Charles Perkins Centre, Central Clinical School, Faculty of Medicine and Health, The University of Sydney, Sydney, New South Wales, Australia.
Department of Epidemiology and Biostatistics, Indiana University School of Public Health-Bloomington, Bloomington, IN, USA.
Am J Clin Nutr. 2021 Mar 11;113(3):517-524. doi: 10.1093/ajcn/nqaa357.

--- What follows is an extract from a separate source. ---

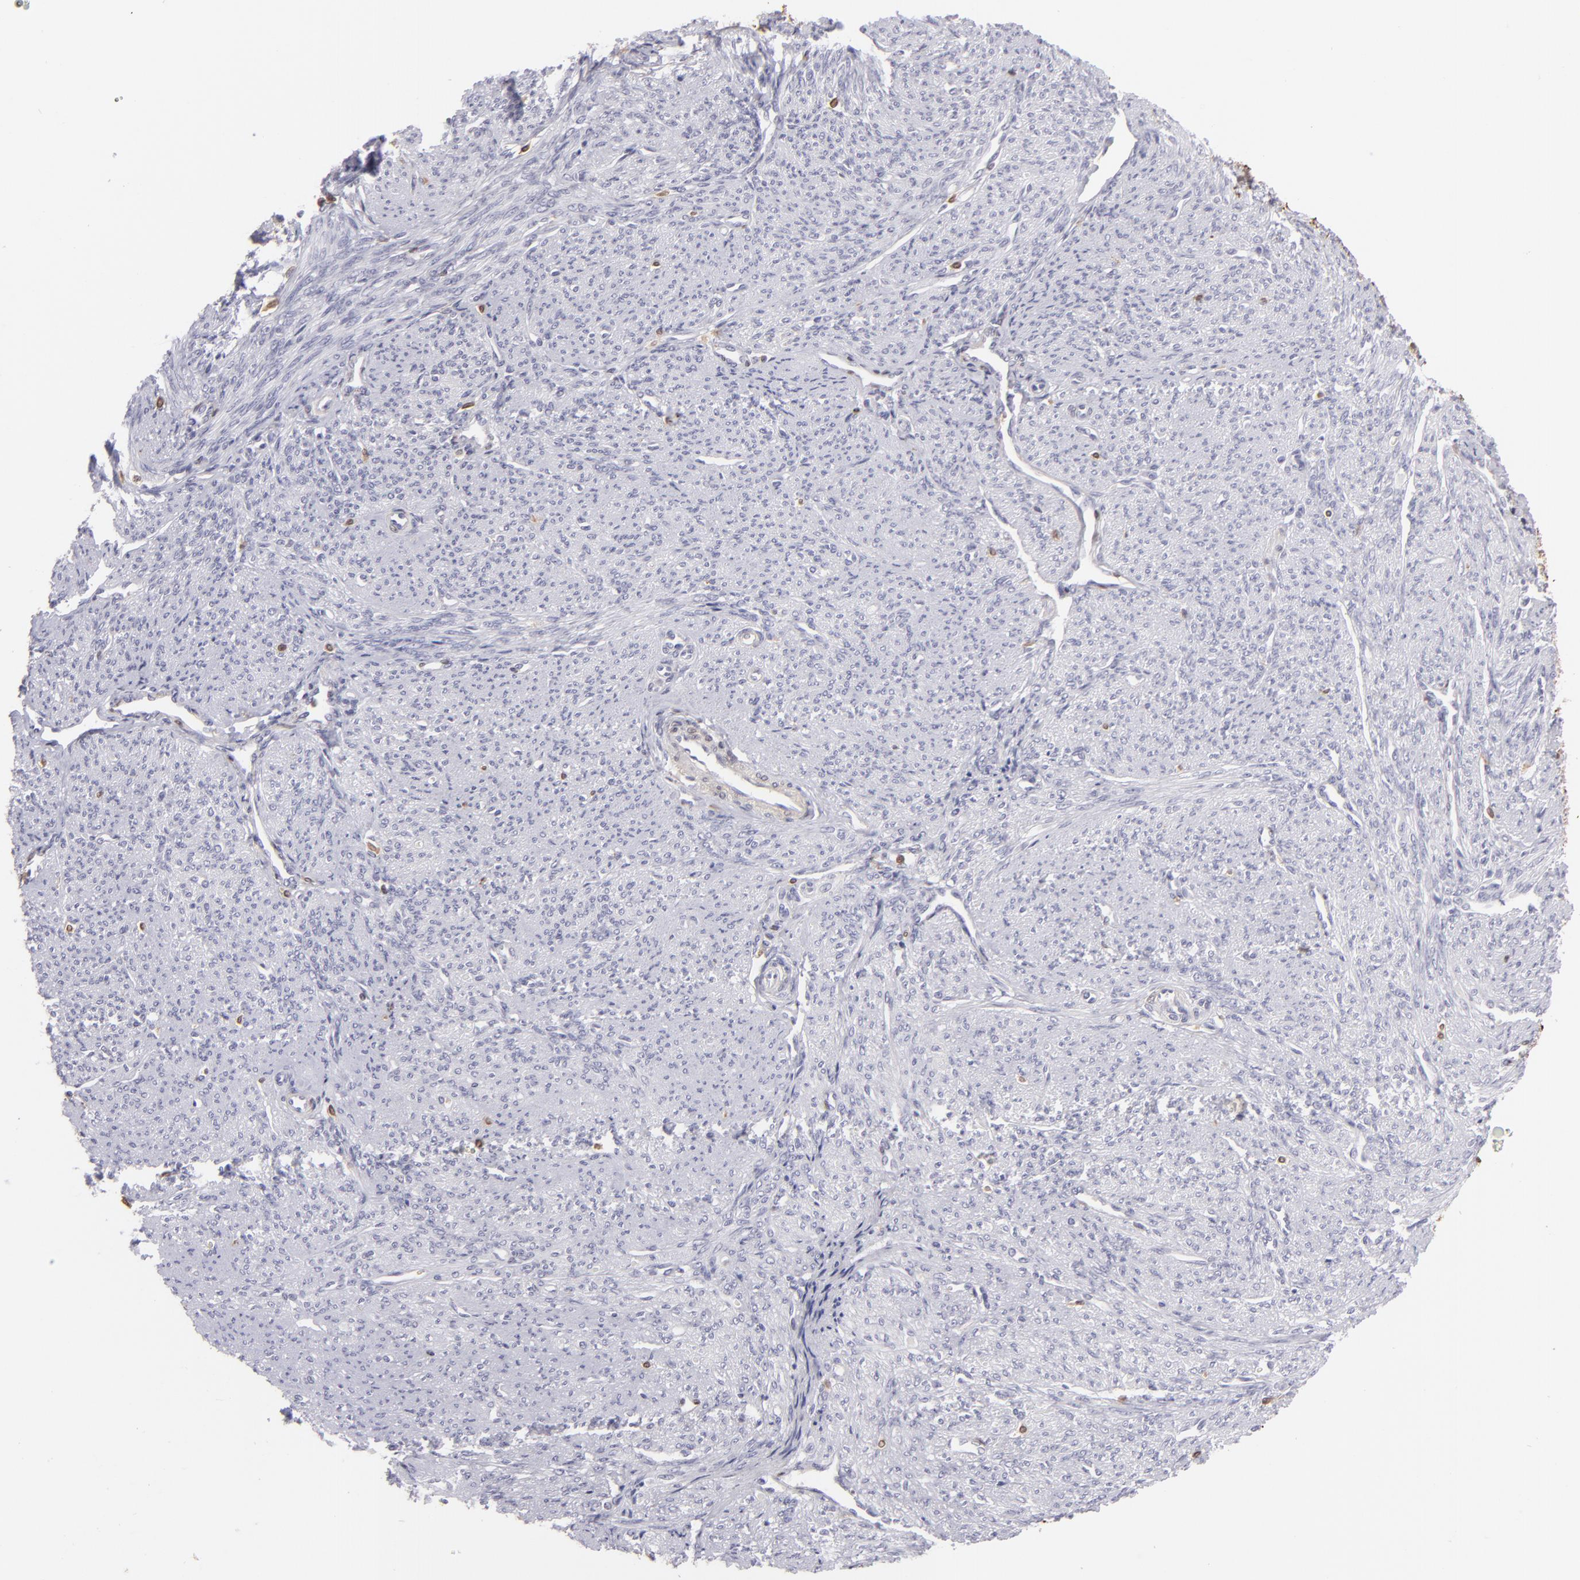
{"staining": {"intensity": "negative", "quantity": "none", "location": "none"}, "tissue": "smooth muscle", "cell_type": "Smooth muscle cells", "image_type": "normal", "snomed": [{"axis": "morphology", "description": "Normal tissue, NOS"}, {"axis": "topography", "description": "Cervix"}, {"axis": "topography", "description": "Endometrium"}], "caption": "Smooth muscle cells are negative for protein expression in benign human smooth muscle.", "gene": "S100A2", "patient": {"sex": "female", "age": 65}}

The use of classic nonparametric tests (cNPTs), such as the Kruskal-Wallis and Mann-Whitney U tests, in the presence of unequal variance for between-group comparisons of means and medians may lead to marked increases in the rate of falsely rejecting null hypotheses and decreases in statistical power. Yet, this practice remains prevalent in the scientific literature, including nutrition and obesity literature. Some nutrition and obesity studies use a cNPT in the presence of unequal variance (i.e., heteroscedasticity), sometimes because of the mistaken rationale that the test corrects for heteroscedasticity. Herein, we discuss misconceptions of using cNPTs in the presence of heteroscedasticity. We then discuss assumptions, purposes, and limitations of 3 common tests used to test for mean differences between multiple groups, including 2 parametric tests: Fisher's ANOVA and Welch's ANOVA; and 1 cNPT: the Kruskal-Wallis test. To document the impact of heteroscedasticity on the validity of these tests under conditions similar to those used in nutrition and obesity research, we conducted simple simulations and assessed type I error rates (i.e., false positives, defined as incorrectly rejecting the null hypothesis). We demonstrate that type I error rates for Fisher's ANOVA, which does not account for heteroscedasticity, and Kruskal-Wallis, which tests for differences in distributions rather than means, deviated from the expected significance level. Greater deviation from the expected type I error rate was observed as the heterogeneity increased, especially in the presence of an imbalanced sample size. We provide brief tutorial guidance for authors, editors, and reviewers to identify appropriate statistical tests when test assumptions are violated, with a particular focus on cNPTs.
在组间均值和中位数比较中,当方差不等时,使用经典的非参数检验(cNPT),如 Kruskal-Wallis 和 Mann-Whitney U 检验,可能会导致显著增加错误拒绝零假设的比率和降低统计功效。然而,这种做法在科学文献中仍然很普遍,包括营养和肥胖文献。一些营养和肥胖研究在方差不等(即异方差)的情况下使用 cNPT,有时是因为错误的理由,即该检验纠正了异方差。在此,我们讨论了在存在异方差的情况下使用 cNPT 的误解。然后,我们讨论了用于检验多个组之间均值差异的 3 种常用检验的假设、目的和局限性,包括 2 种参数检验:Fisher 的 ANOVA 和 Welch 的 ANOVA;和 1 种 cNPT:Kruskal-Wallis 检验。为了记录在类似于营养和肥胖研究中使用的条件下,异方差对这些检验有效性的影响,我们进行了简单的模拟,并评估了 1 型错误率(即假阳性,定义为错误地拒绝零假设)。我们证明了不考虑异方差的 Fisher 的 ANOVA 和检验分布差异而不是均值的 Kruskal-Wallis 的 1 型错误率偏离了预期的显著水平。随着异方差的增加,尤其是在样本量不平衡的情况下,观察到的偏离预期 1 型错误率的程度更大。我们为作者、编辑和审稿人提供了简短的教程指南,以在违反检验假设时确定适当的统计检验,特别是 cNPT。